This study focused on predicting the n-octanol/water partition coefficient (Kow) for a set of 56 pesticides using a quantitative structure-property relationship (QSPR) approach. The analysis used multiple linear regression (MLR) to relate the logarithm of Kow values (log Kow) to molecular descriptors derived from the chemical structures. The dataset was divided into a training set of 42 compounds and a test set of 14 compounds using the Kennard-Stone algorithm, which ensures even coverage of the descriptor space and improves the quality of external validation by reducing sampling bias.
The molecular descriptors were calculated using Dragon software. A genetic algorithm (GA) combined with a variable subset selection (VSS) procedure was employed to identify and retain the most informative descriptors. This approach helped to build a predictive model with reduced complexity and enhanced interpretability.

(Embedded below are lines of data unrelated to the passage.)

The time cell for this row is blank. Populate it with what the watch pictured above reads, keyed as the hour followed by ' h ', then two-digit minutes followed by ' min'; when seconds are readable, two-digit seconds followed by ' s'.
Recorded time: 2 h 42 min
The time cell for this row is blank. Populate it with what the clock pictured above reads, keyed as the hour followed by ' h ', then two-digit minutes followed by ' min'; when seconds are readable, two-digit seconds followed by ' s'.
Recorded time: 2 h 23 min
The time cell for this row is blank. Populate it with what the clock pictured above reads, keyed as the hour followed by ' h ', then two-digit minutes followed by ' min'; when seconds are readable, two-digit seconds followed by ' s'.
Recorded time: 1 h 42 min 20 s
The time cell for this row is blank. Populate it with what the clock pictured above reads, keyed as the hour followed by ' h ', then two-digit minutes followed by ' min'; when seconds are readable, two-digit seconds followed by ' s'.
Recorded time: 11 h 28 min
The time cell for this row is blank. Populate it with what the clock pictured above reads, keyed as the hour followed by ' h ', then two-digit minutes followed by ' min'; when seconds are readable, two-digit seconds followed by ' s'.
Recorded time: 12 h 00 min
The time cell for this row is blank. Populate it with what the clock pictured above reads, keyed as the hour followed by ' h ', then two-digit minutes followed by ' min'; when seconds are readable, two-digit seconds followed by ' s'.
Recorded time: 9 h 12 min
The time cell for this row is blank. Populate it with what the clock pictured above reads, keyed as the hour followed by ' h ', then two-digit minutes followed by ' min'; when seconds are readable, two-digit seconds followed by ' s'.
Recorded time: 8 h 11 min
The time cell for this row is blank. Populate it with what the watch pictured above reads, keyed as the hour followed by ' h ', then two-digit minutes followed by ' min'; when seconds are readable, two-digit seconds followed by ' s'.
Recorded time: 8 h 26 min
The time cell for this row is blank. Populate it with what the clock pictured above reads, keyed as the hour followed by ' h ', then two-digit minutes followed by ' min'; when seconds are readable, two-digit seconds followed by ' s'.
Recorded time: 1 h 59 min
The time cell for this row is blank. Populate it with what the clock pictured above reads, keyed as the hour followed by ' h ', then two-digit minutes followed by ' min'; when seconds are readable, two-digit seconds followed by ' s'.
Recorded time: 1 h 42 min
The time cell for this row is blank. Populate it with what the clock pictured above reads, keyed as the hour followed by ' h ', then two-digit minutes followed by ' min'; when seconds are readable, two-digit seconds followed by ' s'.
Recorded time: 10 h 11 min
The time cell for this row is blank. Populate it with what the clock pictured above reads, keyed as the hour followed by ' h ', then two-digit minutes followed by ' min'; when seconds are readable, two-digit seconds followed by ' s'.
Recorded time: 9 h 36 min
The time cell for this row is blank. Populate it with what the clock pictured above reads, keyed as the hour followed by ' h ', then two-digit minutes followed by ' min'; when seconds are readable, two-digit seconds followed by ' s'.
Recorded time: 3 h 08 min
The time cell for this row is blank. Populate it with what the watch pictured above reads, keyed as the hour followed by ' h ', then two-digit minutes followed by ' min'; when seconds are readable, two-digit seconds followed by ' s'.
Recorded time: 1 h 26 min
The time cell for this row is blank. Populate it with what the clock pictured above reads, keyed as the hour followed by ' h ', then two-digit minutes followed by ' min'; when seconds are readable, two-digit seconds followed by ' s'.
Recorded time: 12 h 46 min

The model showed strong statistical performance, with R² = 93.22, Q²LOO = 90.89, Q²ext = 92.77, SDEC = 0.450, SDEP = 0.520, SDEPext = 0.546, F = 92.4052, and s = 0.511. Internal cross-validation and external test set validation confirmed the model’s robustness, reliability, and predictive power.
These results support the use of the model as a reliable and practical tool for predicting Kow values of pesticides. It contributes to environmental and chemical risk assessments by enabling better evaluation of the environmental behavior, bioaccumulation, and toxicity of pesticide compounds.